Kabiro Warta Global Nagekeo secara tegas membantah seluruh tuduhan tersebut dan menyatakan bahwa wartawan yang bertugas di wilayah Nagekeo tercantum secara resmi dalam struktur redaksi perusahaan.
Selain itu, pihaknya juga menegaskan bahwa WartaGlobal.id merupakan perusahaan pers yang legal dan telah terdaftar secara resmi di Dewan Pers.
Pihak media menilai tudingan yang dilontarkan sesama wartawan tanpa melakukan verifikasi data terlebih dahulu merupakan tindakan yang bertentangan dengan prinsip dasar jurnalistik, terutama prinsip check and recheck sebagaimana diatur dalam Kode Etik Jurnalistik.
Dalam Pasal 1 Kode Etik Jurnalistik disebutkan:
“Wartawan Indonesia bersikap independen, menghasilkan berita yang akurat, berimbang, dan tidak beritikad buruk.”
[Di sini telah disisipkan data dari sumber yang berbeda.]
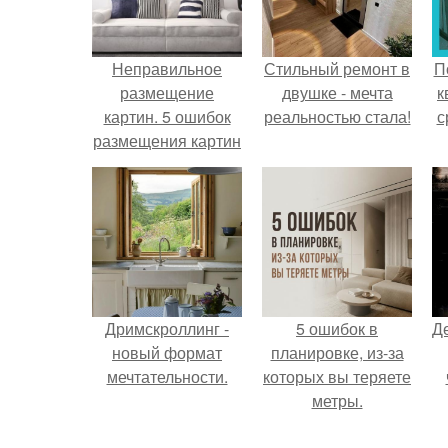
Неправильное
Стильный ремонт в
П
размещение
двушке - мечта
к
картин. 5 ошибок
реальностью стала!
с
размещения картин
на стенах
Дримскроллинг -
5 ошибок в
Д
новый формат
планировке, из-за
мечтательности.
которых вы теряете
метры.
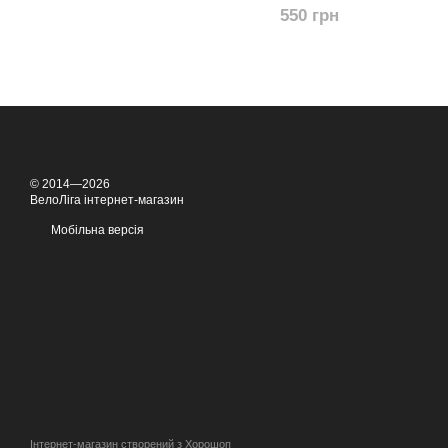
550 грн
© 2014—2026
ВелоЛіга інтернет-магазин
Мобільна версія
Інтернет-магазин створений з Хорошоп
Sementara pada Pasal 3 Kode Etik Jurnalistik ditegaskan:
“Wartawan Indonesia selalu menguji informasi, memberitakan secara berimbang, tidak mencampurkan fakta dan opini yang menghakimi, serta menerapkan asas praduga tak bersalah.”
Polemik ini dinilai banyak pihak sebagai cerminan rendahnya pemahaman sebagian oknum terhadap mekanisme penyelesaian sengketa pers yang sebenarnya telah diatur secara jelas dalam UU Pers maupun pedoman Dewan Pers.
Dalam ketentuan hukum pers nasional, sengketa pemberitaan seharusnya diselesaikan melalui mekanisme Hak Jawab, Hak Koreksi, dan mediasi Dewan Pers, bukan dengan saling menyerang di ruang publik atau media sosial.
Sejumlah tokoh masyarakat di Nagekeo juga mulai mengingatkan agar perdebatan mengenai media tidak mengaburkan substansi utama perkara, yakni dugaan penganiayaan terhadap Tobias Dega yang hingga kini masih menjadi perhatian publik.
Keluarga korban disebut masih menanti kepastian hukum dan berharap aparat penegak hukum dapat bekerja secara objektif, profesional, dan transparan dalam menangani perkara tersebut.
Kasus “Nagekeo Berdarah” kini menjadi sorotan luas karena bukan hanya menyangkut dugaan kekerasan, tetapi juga menguji sejauh mana kebebasan pers, profesionalisme wartawan, serta pemahaman terhadap Undang-Undang Pers benar-benar dijalankan di daerah.
Redaksi WartaGlobal.id menyatakan tetap berkomitmen mengawal kasus tersebut secara profesional dan berimbang sesuai koridor hukum dan etika jurnalistik.
Mereka juga menegaskan tidak akan tunduk terhadap tekanan, intimidasi, maupun upaya pembungkaman terhadap kerja-kerja jurnalistik yang dijalankan demi kepentingan publik.
Di tengah memanasnya polemik, masyarakat Nagekeo kini berharap semua pihak dapat menahan diri, menghormati proses hukum yang sedang berjalan, serta menjadikan Undang-Undang Pers dan Kode Etik Jurnalistik sebagai pijakan utama dalam menyelesaikan setiap sengketa pemberitaan secara bermartabat dan beradab.